Copyright laws are designed to promote creativity and innovation in the arts and sciences for the betterment of society by establishing and protecting the rights of content creators.
Strictly defined, copyright is an owner’s exclusive right to:
reproduce the work in copies or recordings
prepare derivative works based upon the copyrighted work
distribute copies of the work - by sale, rental, lease, lending or license
perform the work publicly
display the work publicly
in the case of audio, transmit the work publicly through digital audio, which includes posting in Canvas or the Learning Portfolio
When the U.S. Congress defined copyright in Title 17 of the United States code in 1976, Congress attempted to balance a content creator’s need to subsidize their own creative efforts and the public’s need to use that work freely for scholarship, criticism or innovation. By trying to accommodate many different uses and interests, the law recognized the conflict between a content holder’s ability to determine the conditions under which their work could be used and the public’s desire to use that material freely.

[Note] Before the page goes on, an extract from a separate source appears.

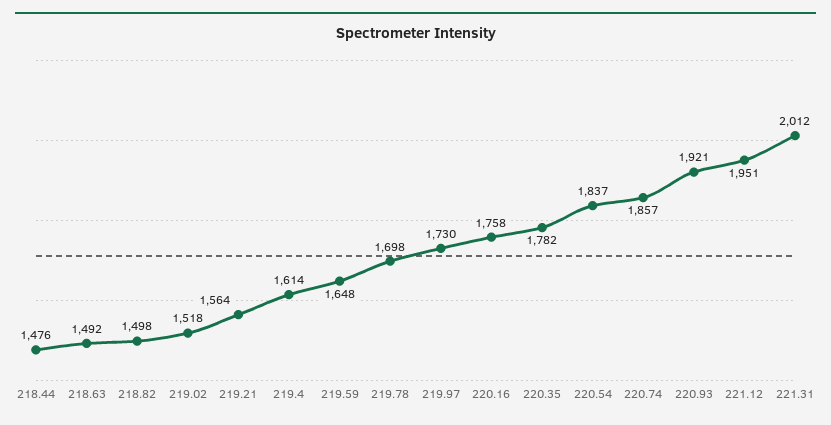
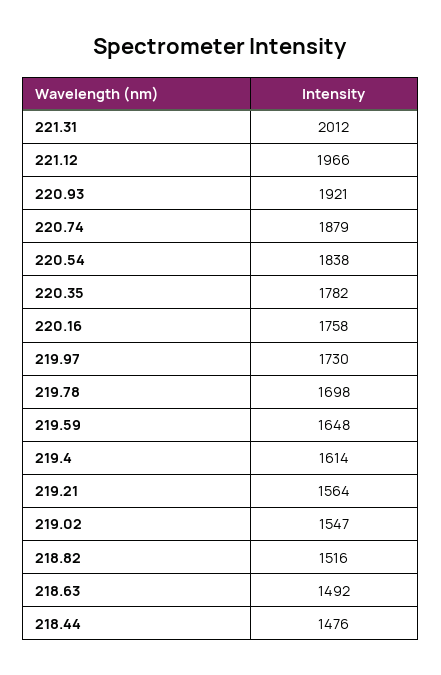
218.82: 1498 -> 1516
219.02: 1518 -> 1547
220.54: 1837 -> 1838
220.74: 1857 -> 1879
221.12: 1951 -> 1966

Unfortunately, there are no “bright lines” or absolutes when dealing with fair use assessment. Fair use must be assessed on a case by case basis. Generalizations regarding a percentage amount that may be considered fair do not take into account the other factors used to evaluate a fair use. Decisions about whether a content owner’s rights have been “infringed upon” happen on a case by case basis. Researchers, faculty, and the staff who support them must make decisions about whether their use requires permission or can be considered "fair use."